TensorFlow Checkpoint variables not saved

Question

I am trying to use Checkpoint for my model. Before that tried this with a toy example. This runs with no errors. But every time I run, looks like the training parameter starts from the initial value. Not sure if I am missing something here? Following is the code im using:

import numpy as np
import tensorflow as tf

X = tf.range(10.)
Y = 50.*X
    
class CGMM(object):
    def __init__(self):
        self.beta =  tf.Variable(1. , dtype=np.float32)

    @tf.function
    def objfun(self):
        beta = self.beta
        obj = tf.reduce_mean(tf.square(beta*self.X - self.Y))
        return obj

    def build_model(self,X,Y):
        self.X,self.Y=X,Y
        optimizer = tf.keras.optimizers.RMSprop(0.5)
        ckpt = tf.train.Checkpoint(step=tf.Variable(1),model =self.objfun ,optimizer=optimizer)
        manager = tf.train.CheckpointManager(ckpt, './tf_ckpts_cg', max_to_keep=3)

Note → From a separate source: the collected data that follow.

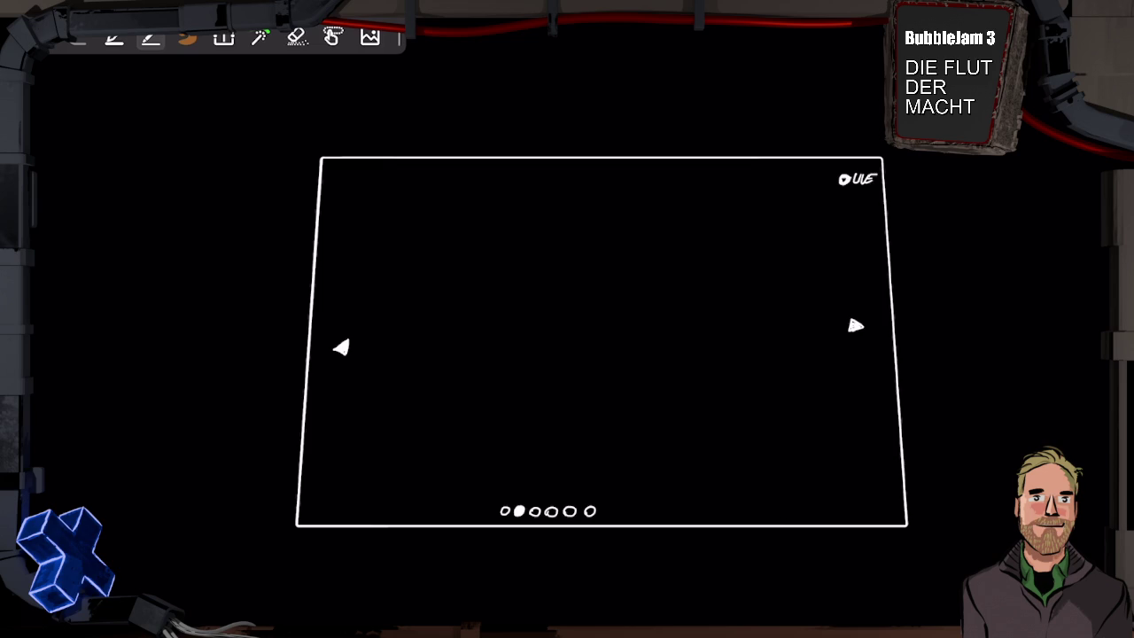
mouse_move(333, 172)
mouse_down()
mouse_move(334, 185)
mouse_move(399, 183)
mouse_up()
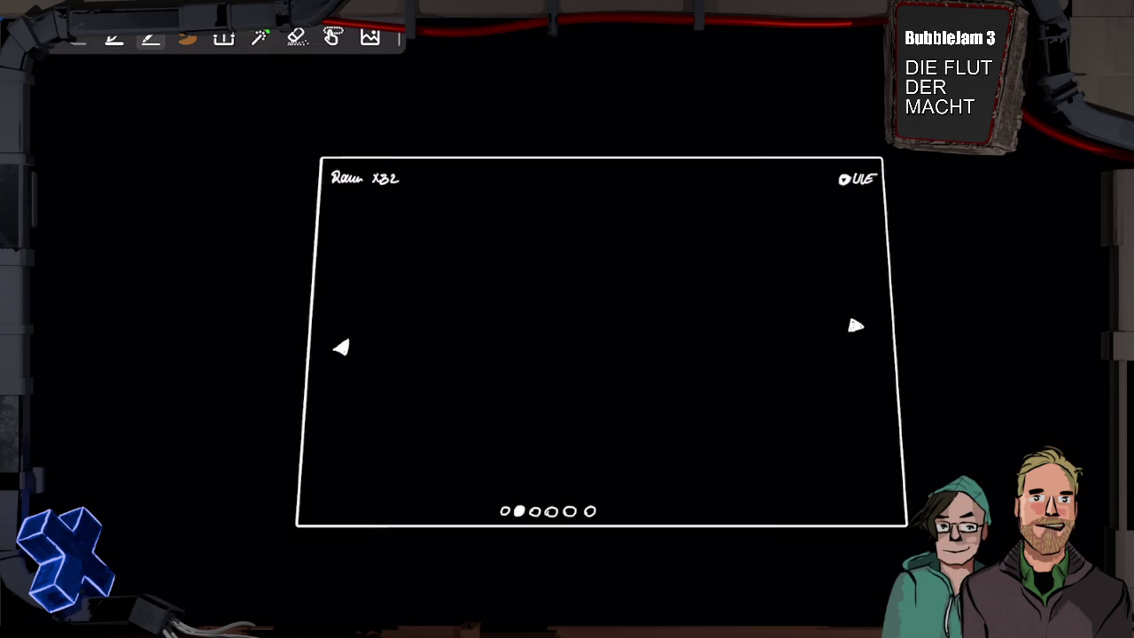
- Draw a second large frame below the first mockup with a first room outline inside
scroll(602, 341, down, 5)
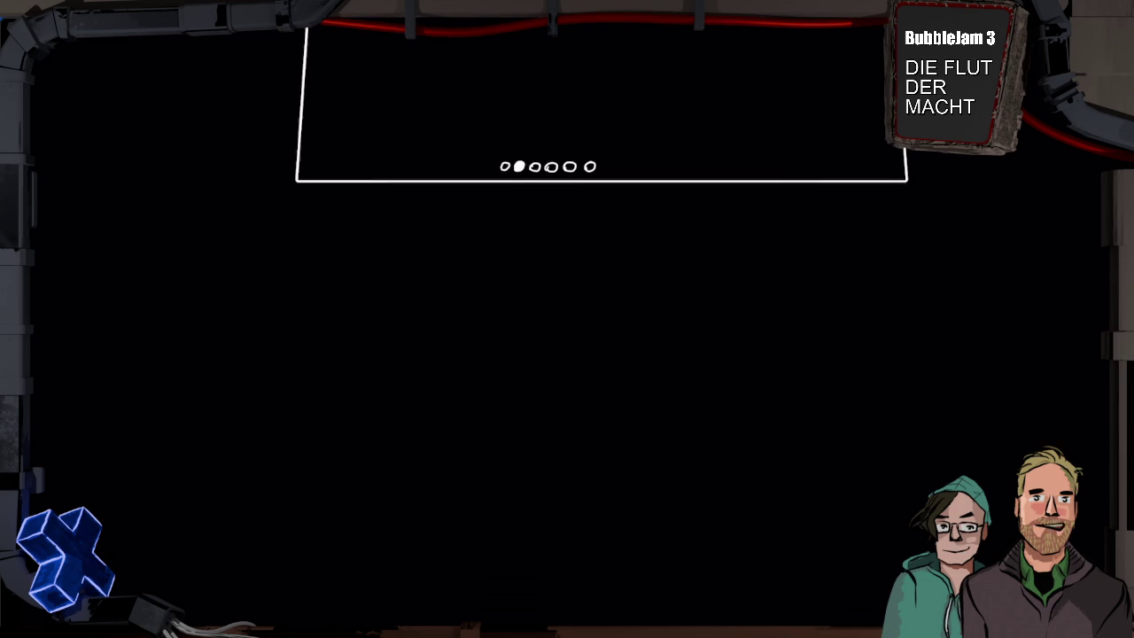
mouse_move(291, 239)
mouse_down()
mouse_move(927, 229)
mouse_move(949, 502)
mouse_move(789, 582)
mouse_move(262, 589)
mouse_move(295, 247)
mouse_up()
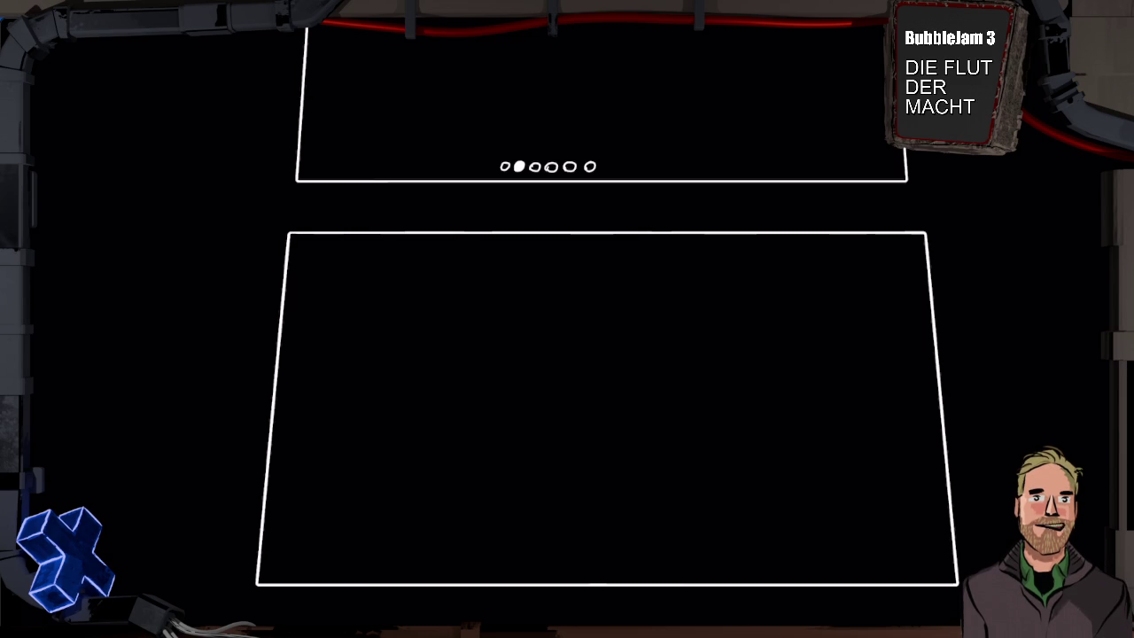
mouse_move(798, 262)
mouse_down()
mouse_move(808, 340)
mouse_move(892, 348)
mouse_up()
- Sketch more room outlines and upper and lower corridor lines, then mark a wall in green
mouse_move(803, 346)
mouse_down()
mouse_move(789, 432)
mouse_move(897, 441)
mouse_up()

        ckpt.restore(manager.latest_checkpoint)
        if manager.latest_checkpoint:
            print("Restored from {}".format(manager.latest_checkpoint))
        else:
            print("Initializing from scratch.")

        for i in range(20):
            optimizer.minimize(self.objfun,var_list =  self.beta)
            loss, beta = self.objfun(), self.beta
            # print(self.beta.numpy())
            ckpt.step.assign_add(1)
            if int(ckpt.step) % 5 == 0:
              save_path = manager.save()
              print("Saved checkpoint for step {}: {}".format(int(ckpt.step), save_path))
              print("loss {:1.2f}".format(loss.numpy()))
              print("beta {:1.2f}".format(beta.numpy()))

        return beta


model =CGMM()
opt_beta = model.build_model(X,Y)

Results 1st run:

Initializing from scratch.
Saved checkpoint for step 5: ./tf_ckpts_cg/ckpt-1
loss 56509.74
beta 5.47
Saved checkpoint for step 10: ./tf_ckpts_cg/ckpt-2
loss 48354.54
beta 8.81
Saved checkpoint for step 15: ./tf_ckpts_cg/ckpt-3
loss 42085.54
beta 11.57
Saved checkpoint for step 20: ./tf_ckpts_cg/ckpt-4
loss 36750.57
beta 14.09

Results 2nd run:

Restored from ./tf_ckpts_cg/ckpt-4
Saved checkpoint for step 25: ./tf_ckpts_cg/ckpt-5
loss 54619.16
beta 6.22
Saved checkpoint for step 30: ./tf_ckpts_cg/ckpt-6
loss 46997.79
beta 9.39
Saved checkpoint for step 35: ./tf_ckpts_cg/ckpt-7
loss 40958.30
beta 12.09
Saved checkpoint for step 40: ./tf_ckpts_cg/ckpt-8
loss 35763.21
beta 14.58

Lescurel · Accepted Answer

What's the issue :

The main issue is that your beta variable is not trackable: it means that the checkpoint object will not save it. We can see that by inspecting the content of the checkpoint with the following function :

>>> tf.train.list_variables(tf.train.latest_checkpoint('./tf_ckpts_cg/')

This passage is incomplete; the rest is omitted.